In a few instances “investors complained about recommendations that investment professionals made, for example, to hold a position even as its value declined or a failure to follow instructions, like moving a client to a more conservative portfolio,” said Gerri Walsh, senior vice president of investor education at Finra.

“But our call centers have told me it is still early days and complaints of this nature may well take time to surface,” said Walsh, who spoke at a virtual SEC Investment Advisory Committee meeting.

“If history is any guide, the initiation of dispute resolution proceedings tends to follow periods of market volatility and market decline," she added.

Advisors and brokers should expect that once the height of the pandemic passes and life returns to normal, there’s going to be heavy scrutiny on how consumers were treated during the crisis, Maureen James, a partner in Summit Compliance Group LLC, said during a recent webinar for advisors sponsored by the National Association for Fixed Annuities (NAFA).

Many complaints may not even surface for a year or more, the consultant said. The complaint process tends to be long and it generally takes from one to three years from the time a product was sold for complaints to emerge,” James said.

“So just be aware if we get through these next three months and we don’t see complaints right out of the gate, it doesn’t mean it’s not coming. I’m not trying to [forecast] doomsday here, but you should expect that we are going to be scrutinized after the fact,” she warned.

That means sales and recommendations that may not have gotten a second look from clients or regulators in other times may come under far stricter scrutiny in the post-Covid world.

“Maybe you sold someone an investment and down the road they say, 'You know what? That wasn’t suitable,’ or ‘That client was encouraged to sell their assets at the very bottom. They sold lo.,’ We have to be extra diligent about what we’re doing, how we’re doing it and how we’re documenting it,” James said.

Advisors want to consider what it might look like in hindsight if they suggested that clients liquidate their 401(k)s at the bottom of market to purchase a product from the advisor, James added.

 

“If a regulator comes along later and wants to see all your recommendations to see if they’re suitable, they will look at trends. Did every client you met with get sold the same annuity at bottom of market? Regulators look for trends, not just individual transactions,” she warned.

It will be important that documentation can support an advisor's recommendations, showingg it was well thought out and based on long-term planning horizons.

Brokers and insurance agents are not allowed by law to provide rollover and investment advice unless they’re registered as investment advisors or reps, noted James.

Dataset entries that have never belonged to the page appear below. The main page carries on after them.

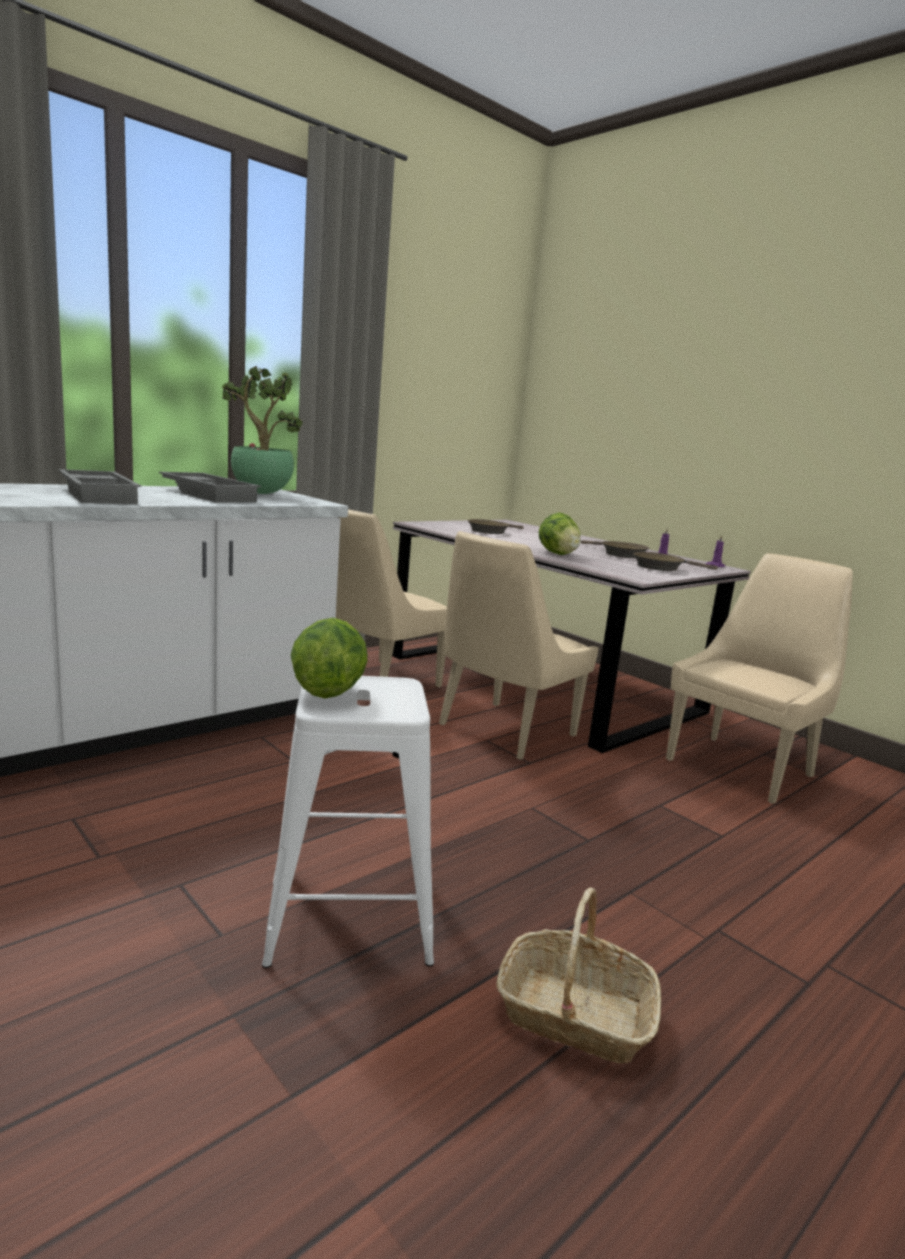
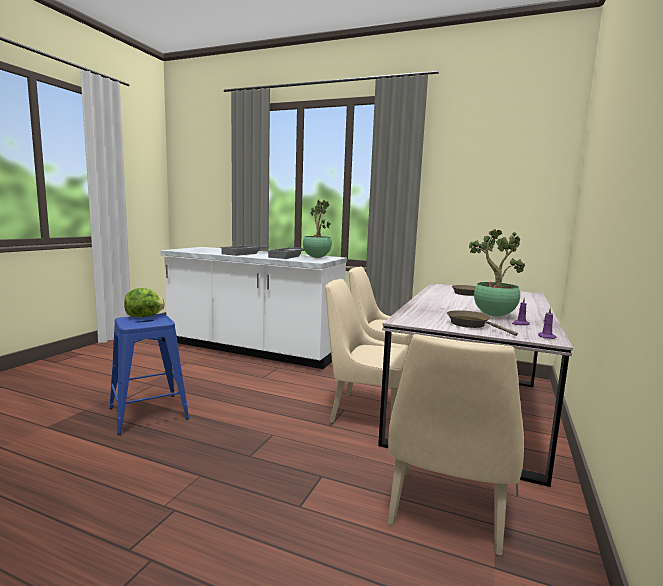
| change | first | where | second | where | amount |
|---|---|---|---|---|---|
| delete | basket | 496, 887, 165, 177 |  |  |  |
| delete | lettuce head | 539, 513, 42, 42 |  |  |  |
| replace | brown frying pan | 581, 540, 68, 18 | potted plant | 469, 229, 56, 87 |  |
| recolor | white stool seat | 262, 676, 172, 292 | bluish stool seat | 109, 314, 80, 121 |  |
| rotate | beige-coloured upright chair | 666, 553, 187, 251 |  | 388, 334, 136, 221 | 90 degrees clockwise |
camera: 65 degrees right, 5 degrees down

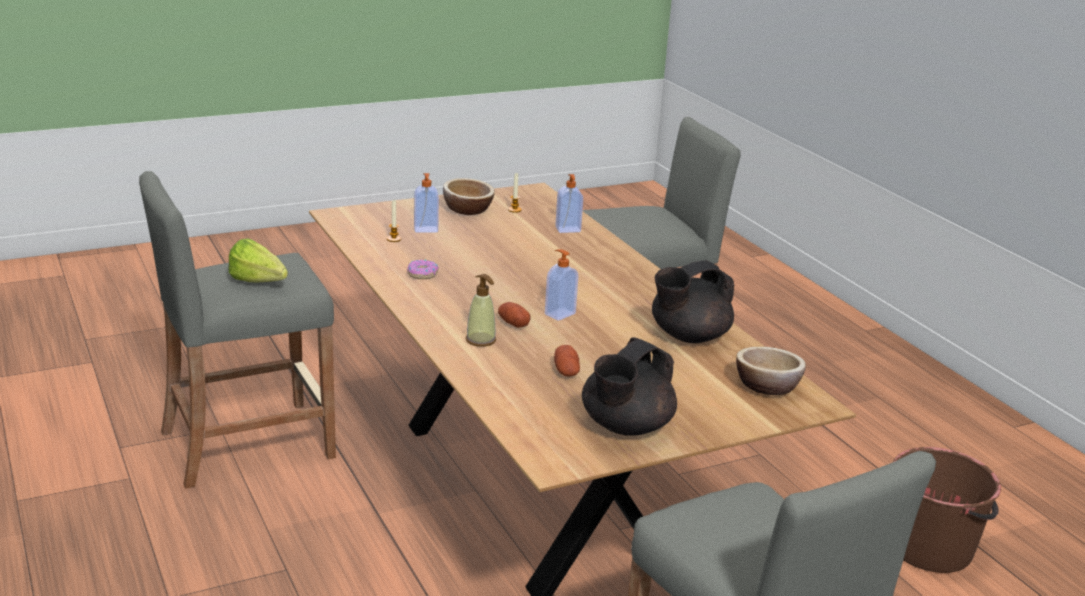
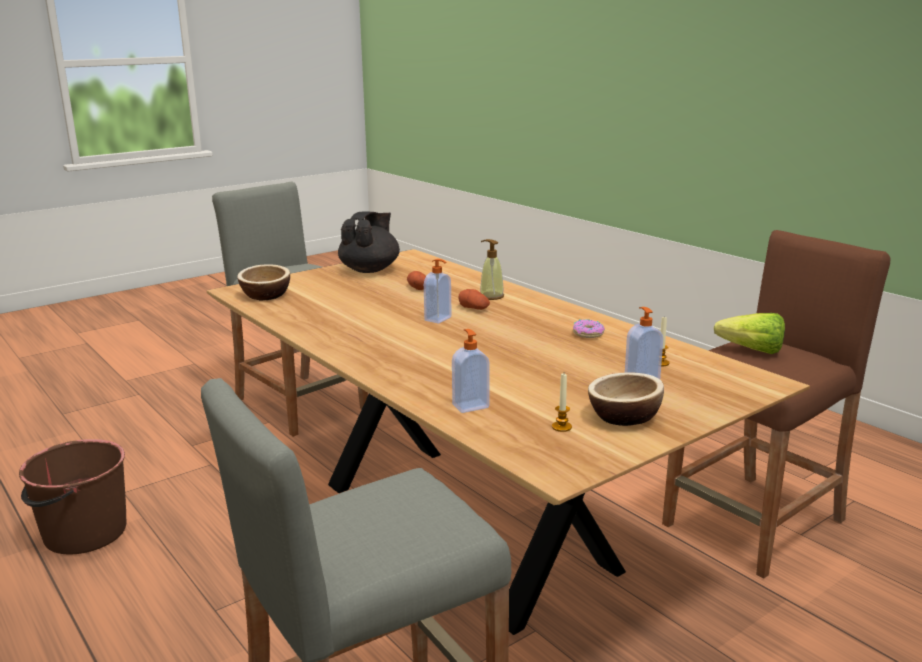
| change | first | where | second | where | amount |
|---|---|---|---|---|---|
| delete | black teapot | 652, 260, 82, 83 |  |  |  |
| recolor | greyish stool seat | 139, 171, 197, 318 | brown stool seat | 662, 230, 229, 349 |  |
camera: 170 degrees right, 5 degrees down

She also warned advisors about using tactics that may be construed as fear-based selling. “There is a fine line between motivating someone to act and creating fear, and we need to respect that more than ever. Statements like 'the markets are going to make you destitute’ or ‘you’re going to end up on Medicaid after this’ are the types of things that will be heavily scrutinized later. We want to avoid scare tactics and exaggerated claims,” James said.

Words that will catch the attention of regulators and plaintiff attorney’ attention include "devastate," "decimate," "destroy" and "destitute," she said. Even the word “crisis” should be used in context of the virus only to avoid it being viewed as a scare tactic, she warned.

“We want to be really careful that people not being able to point back later to the fact that you used terminology to play on people’s fears so that they would buy something from you,” James said.

One-size-fits-all approaches can also catch up to advisors, especially if clients pay the highest commissions or fees. If regulators or attorneys see you’ve made the say same pitch again and again “you’ve really just helped them win their case against you,” James said.

“These risks are magnified right now,” added James, who also encouraged advisors to take a hard look at all of their advertising to ensure nothing rings false or incomplete in the new, virtual environment required by the pandemic. Even webinars can get risky if you’re used to providing them in person and aren’t using your typical handouts and white board, she said.

“Regulators will look at your advertising as advice and written documentation. It’s either going to help you or hurt you in most cases. We want to look at exactly what you’re are putting in writing and how you’re representing products to investors. .... If you’re pushing the envelope, even a little bit, it is time to pull back,” she added.

The consultant also warned advisors about disparaging other financial professionals. “Now is not the time to say, ‘The financial advisor who sold you that mutual fund had no idea what he was doing. That was not right for you.’ Not only is it not good business, it’s not legal to disparage other financial professionals and or products,” said James, who cited the potential for libel and slander charges.